>> Start PROVIDED TEXT
The title of Kara Swisher’s new memoir invokes high school mean girl, because she wants you to know that she’s ready to dish the dirt. And there’s a lot of it from her 30-year career covering the biggest names in tech.

Swisher has managed to write a laugh-out-loud funny book about the grim reality of what Silicon Valley has wrought upon the world. It is gossip of the highest order and she shares anecdote after disturbing anecdote about the small group of mostly white men with chronically juvenile tendencies who’ve amassed unprecedented power and wealth through the tech that governs nearly every aspect of our lives. 

She intentionally punches up and elevates name calling to an art form, reminding readers – if not the old media barons and tech titans themselves – that these guys are too often more cringeworthy than praiseworthy, more willfully ignorant than omniscient, more delusional than enlightened.
>> End PROVIDED TEXT
>> Start RECORDS PROVIDED
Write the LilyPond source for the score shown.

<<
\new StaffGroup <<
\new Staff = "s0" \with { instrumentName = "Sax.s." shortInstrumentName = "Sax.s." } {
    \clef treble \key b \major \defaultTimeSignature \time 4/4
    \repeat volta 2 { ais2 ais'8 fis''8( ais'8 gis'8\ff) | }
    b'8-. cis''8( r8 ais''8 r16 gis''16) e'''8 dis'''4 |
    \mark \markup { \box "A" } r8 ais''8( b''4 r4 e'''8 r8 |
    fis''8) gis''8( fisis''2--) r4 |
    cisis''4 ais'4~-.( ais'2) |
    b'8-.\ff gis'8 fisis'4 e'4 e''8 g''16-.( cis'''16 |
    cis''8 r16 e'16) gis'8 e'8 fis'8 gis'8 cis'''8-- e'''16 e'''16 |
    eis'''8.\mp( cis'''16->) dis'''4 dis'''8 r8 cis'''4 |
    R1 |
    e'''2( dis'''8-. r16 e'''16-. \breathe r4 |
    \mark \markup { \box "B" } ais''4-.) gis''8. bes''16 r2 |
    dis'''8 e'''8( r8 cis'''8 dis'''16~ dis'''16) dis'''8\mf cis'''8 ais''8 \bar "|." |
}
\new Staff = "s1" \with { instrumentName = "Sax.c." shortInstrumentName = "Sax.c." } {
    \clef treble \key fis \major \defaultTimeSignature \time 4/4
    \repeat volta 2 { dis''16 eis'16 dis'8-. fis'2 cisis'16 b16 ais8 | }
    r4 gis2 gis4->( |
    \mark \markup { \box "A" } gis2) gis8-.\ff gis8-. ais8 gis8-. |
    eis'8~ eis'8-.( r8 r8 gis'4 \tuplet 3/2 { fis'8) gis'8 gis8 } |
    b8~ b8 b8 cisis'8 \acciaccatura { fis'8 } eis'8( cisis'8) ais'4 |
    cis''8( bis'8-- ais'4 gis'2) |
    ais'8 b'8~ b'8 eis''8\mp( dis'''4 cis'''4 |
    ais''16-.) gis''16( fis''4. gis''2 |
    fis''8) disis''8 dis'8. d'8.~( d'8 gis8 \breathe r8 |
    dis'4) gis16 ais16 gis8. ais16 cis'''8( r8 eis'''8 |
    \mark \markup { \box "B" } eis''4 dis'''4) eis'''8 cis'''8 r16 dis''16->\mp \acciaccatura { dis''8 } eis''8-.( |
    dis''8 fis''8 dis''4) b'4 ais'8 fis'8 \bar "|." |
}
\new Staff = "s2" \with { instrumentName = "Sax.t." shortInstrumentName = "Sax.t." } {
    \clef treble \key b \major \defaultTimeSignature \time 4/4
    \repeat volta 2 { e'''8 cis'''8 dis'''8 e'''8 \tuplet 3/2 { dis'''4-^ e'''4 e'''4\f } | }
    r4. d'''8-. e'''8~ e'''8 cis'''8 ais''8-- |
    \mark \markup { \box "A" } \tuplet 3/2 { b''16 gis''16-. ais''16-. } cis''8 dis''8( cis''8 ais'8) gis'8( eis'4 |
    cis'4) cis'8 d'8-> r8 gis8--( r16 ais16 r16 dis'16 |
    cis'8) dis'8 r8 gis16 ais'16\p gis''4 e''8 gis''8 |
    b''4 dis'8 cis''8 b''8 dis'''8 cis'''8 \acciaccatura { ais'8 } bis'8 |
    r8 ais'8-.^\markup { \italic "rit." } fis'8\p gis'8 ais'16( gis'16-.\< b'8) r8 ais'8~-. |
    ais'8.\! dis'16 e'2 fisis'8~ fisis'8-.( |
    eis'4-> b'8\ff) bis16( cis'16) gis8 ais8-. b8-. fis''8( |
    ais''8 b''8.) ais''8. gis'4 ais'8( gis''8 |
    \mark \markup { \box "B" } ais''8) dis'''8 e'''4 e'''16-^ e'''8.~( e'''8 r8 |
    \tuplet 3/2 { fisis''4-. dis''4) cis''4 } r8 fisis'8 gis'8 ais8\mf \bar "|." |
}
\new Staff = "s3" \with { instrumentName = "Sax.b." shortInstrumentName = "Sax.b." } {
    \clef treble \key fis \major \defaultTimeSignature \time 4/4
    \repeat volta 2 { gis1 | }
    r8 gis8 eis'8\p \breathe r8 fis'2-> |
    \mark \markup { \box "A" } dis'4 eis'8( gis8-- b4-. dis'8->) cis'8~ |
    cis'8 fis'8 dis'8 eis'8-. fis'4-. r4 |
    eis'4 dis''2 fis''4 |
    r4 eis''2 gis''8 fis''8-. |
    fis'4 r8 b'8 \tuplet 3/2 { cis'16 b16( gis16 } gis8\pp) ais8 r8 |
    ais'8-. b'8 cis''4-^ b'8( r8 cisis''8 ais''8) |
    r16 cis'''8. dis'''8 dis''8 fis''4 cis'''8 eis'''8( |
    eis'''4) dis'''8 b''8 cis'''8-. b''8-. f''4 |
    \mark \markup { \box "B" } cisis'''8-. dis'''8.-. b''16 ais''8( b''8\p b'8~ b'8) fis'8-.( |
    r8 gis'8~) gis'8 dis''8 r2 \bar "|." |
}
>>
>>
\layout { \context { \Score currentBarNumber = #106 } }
>> End RECORDS PROVIDED
__WHAT YOU WILL DO__.
[A] Summarize the review of Kara Swisher's memoir in two sentences.
[B] Answer these questions from the review of Kara Swisher's memoir:
(i) How many years has Swisher's career covering tech lasted?
(ii) What does the title of the memoir invoke?
(iii) What does Swisher elevate to an art form?
[C] Pick up the review of Kara Swisher's memoir after its final sentence and keep writing.

__EXPECTED OUTPUTS__.
[A] Kara Swisher's new memoir, whose title invokes a high school mean girl, dishes the dirt from her 30-year career covering the biggest names in tech in a laugh-out-loud funny book about the grim reality of what Silicon Valley has wrought upon the world. She shares anecdote after disturbing anecdote about a small group of mostly white men who have amassed unprecedented power and wealth, punching up and elevating name calling to an art form to show that these figures are too often more cringeworthy than praiseworthy.

[B]
(i) 30 years
(ii) A high school mean girl
(iii) Name calling

[C]
How does Swisher get away with it? Maybe because she’s as audacious as her subjects and they know it. 

Swisher fell in love with tech in the 1990s, enamored by “tech’s ability to transform the world, to solve problems that had plagued us for centuries.” But the romance didn’t last. “The Internet, which others had mocked, had become nothing short of miraculous. And, as it turned out, also disastrous.”

She recounts a conversation with Rappler co-founder Maria Ressa in 2017, who warned that Facebook was ignoring the real-world threats enabled by its platform. From that moment, “as much as I tried to sound alarms, I could not stop them. Each year since has brought bigger and fresher tech messes,” Swisher writes.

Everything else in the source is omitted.